• Data extract:
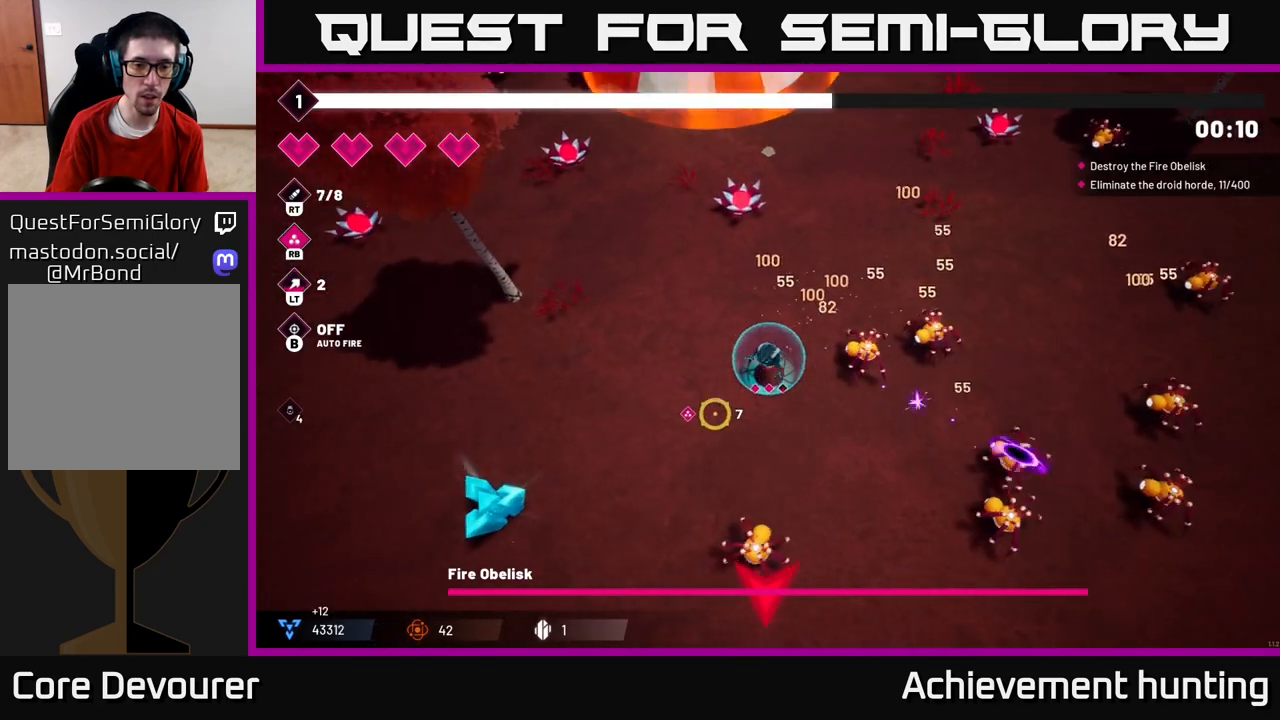
{"buttons": ["R2"], "left_stick": "down-left", "right_stick": "down-left", "events": [[83, "R2", "down"], [217, "left_stick", "center"], [417, "left_stick", "down-left"]]}
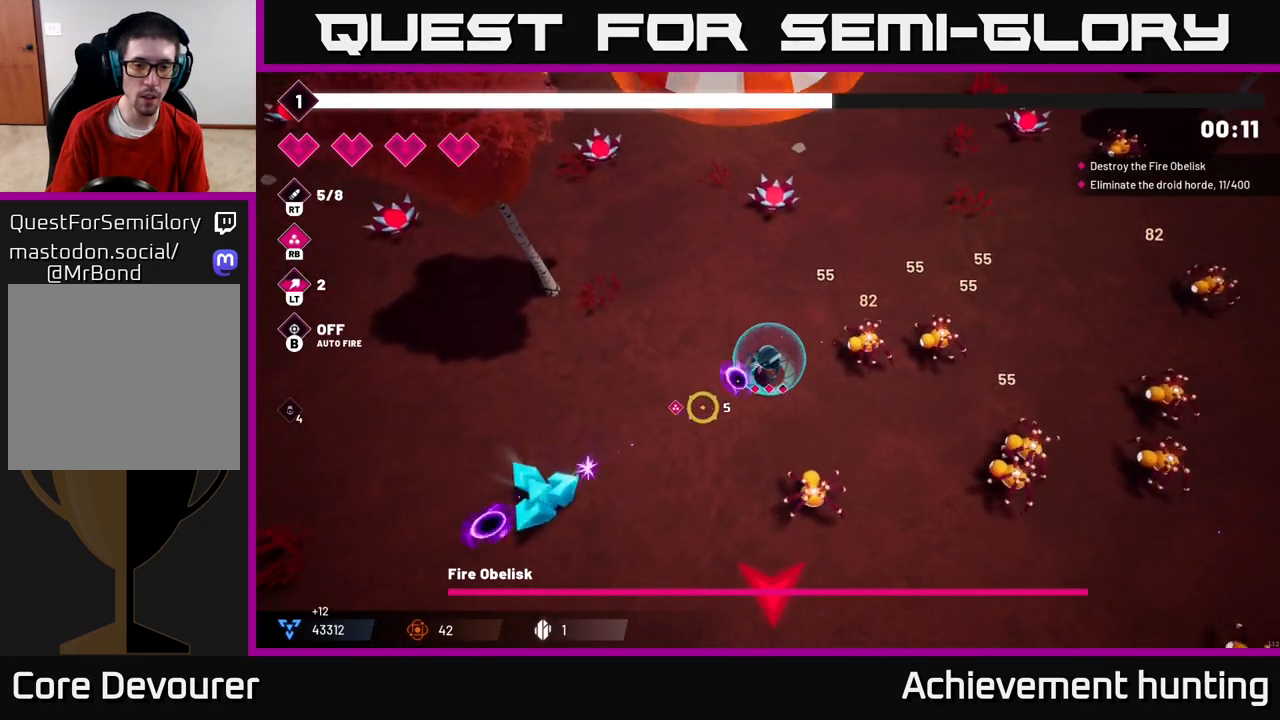
{"buttons": ["R2"], "left_stick": "center", "right_stick": "down-right", "events": [[100, "left_stick", "center"], [150, "R2", "up"], [217, "left_stick", "down-left"], [217, "right_stick", "right"], [350, "R2", "down"], [350, "right_stick", "down-right"], [417, "left_stick", "center"]]}
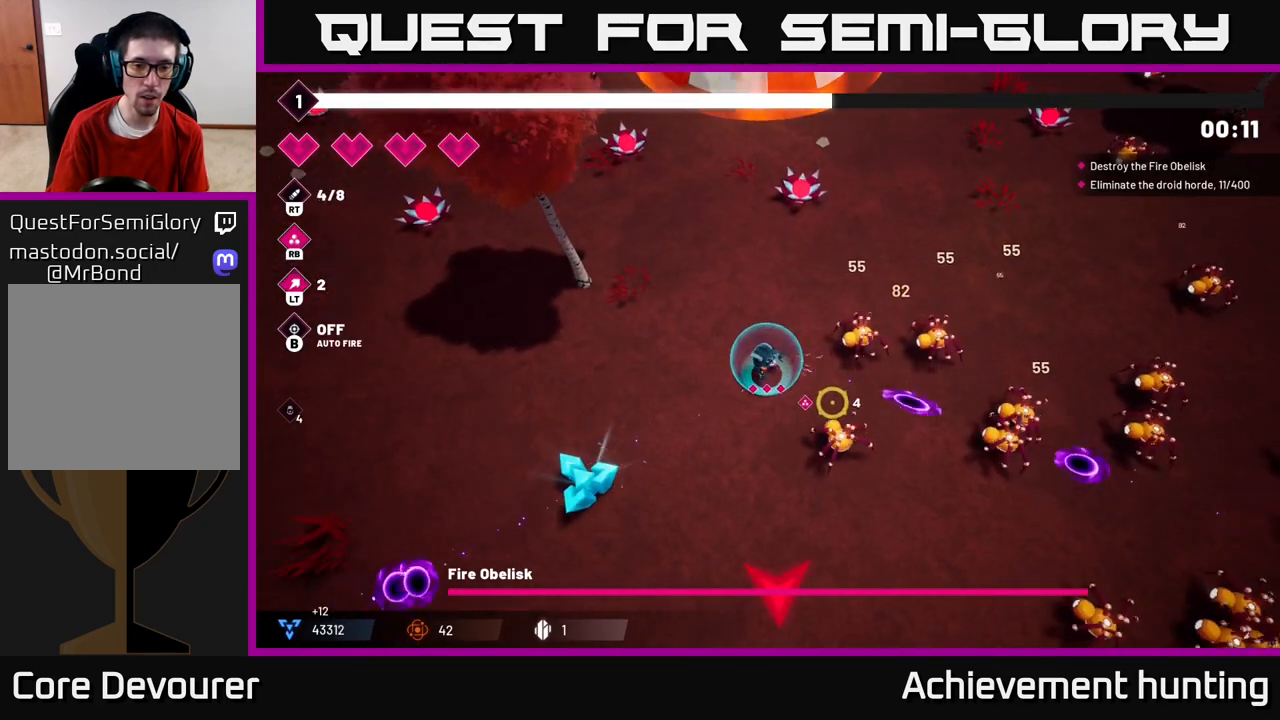
{"buttons": [], "left_stick": "down-left", "right_stick": "down-right", "events": [[67, "R2", "up"], [167, "left_stick", "up-left"], [200, "R2", "down"], [367, "R2", "up"], [467, "left_stick", "down-left"]]}
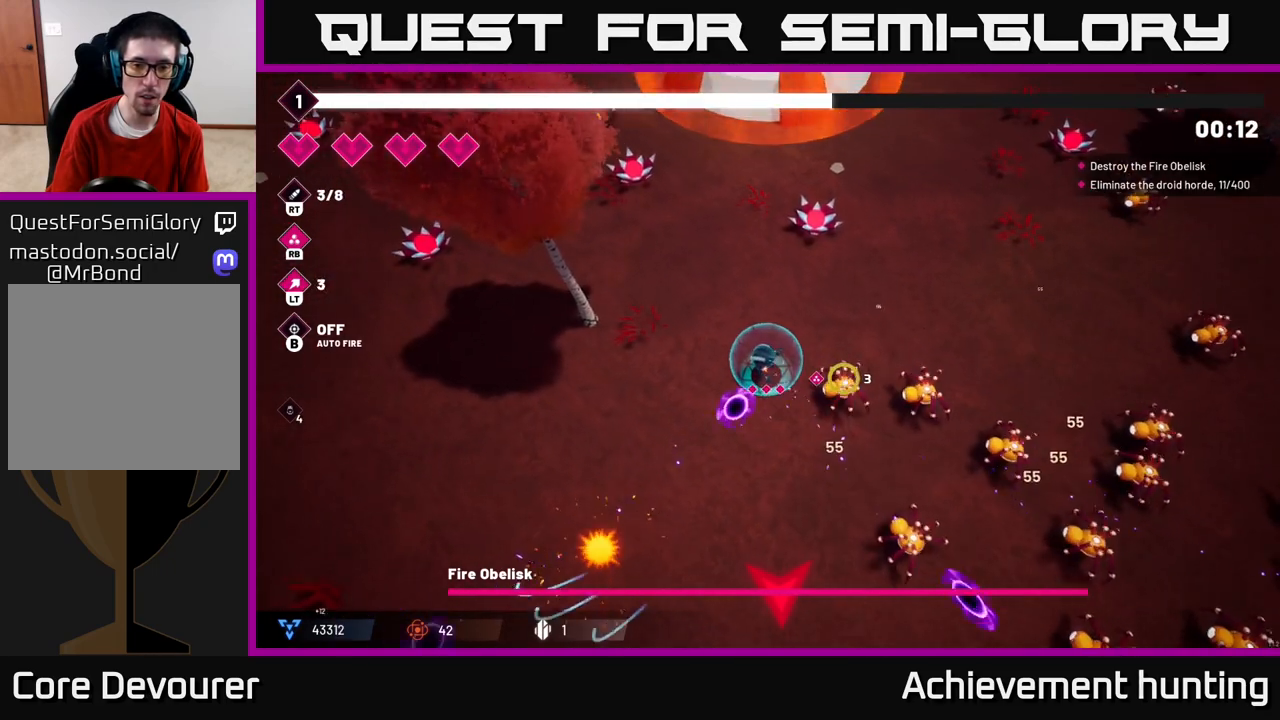
{"buttons": ["R2"], "left_stick": "down", "right_stick": "down-right", "events": [[33, "R2", "down"], [233, "left_stick", "center"], [267, "R2", "up"], [350, "left_stick", "down"], [417, "R2", "down"]]}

• Task details: Check each line of the data above, and please copy the ones in which the string "center" occurs.

• Solution for this task:
{"buttons": ["R2"], "left_stick": "down-left", "right_stick": "down-left", "events": [[83, "R2", "down"], [217, "left_stick", "center"], [417, "left_stick", "down-left"]]}
{"buttons": ["R2"], "left_stick": "center", "right_stick": "down-right", "events": [[100, "left_stick", "center"], [150, "R2", "up"], [217, "left_stick", "down-left"], [217, "right_stick", "right"], [350, "R2", "down"], [350, "right_stick", "down-right"], [417, "left_stick", "center"]]}
{"buttons": ["R2"], "left_stick": "down", "right_stick": "down-right", "events": [[33, "R2", "down"], [233, "left_stick", "center"], [267, "R2", "up"], [350, "left_stick", "down"], [417, "R2", "down"]]}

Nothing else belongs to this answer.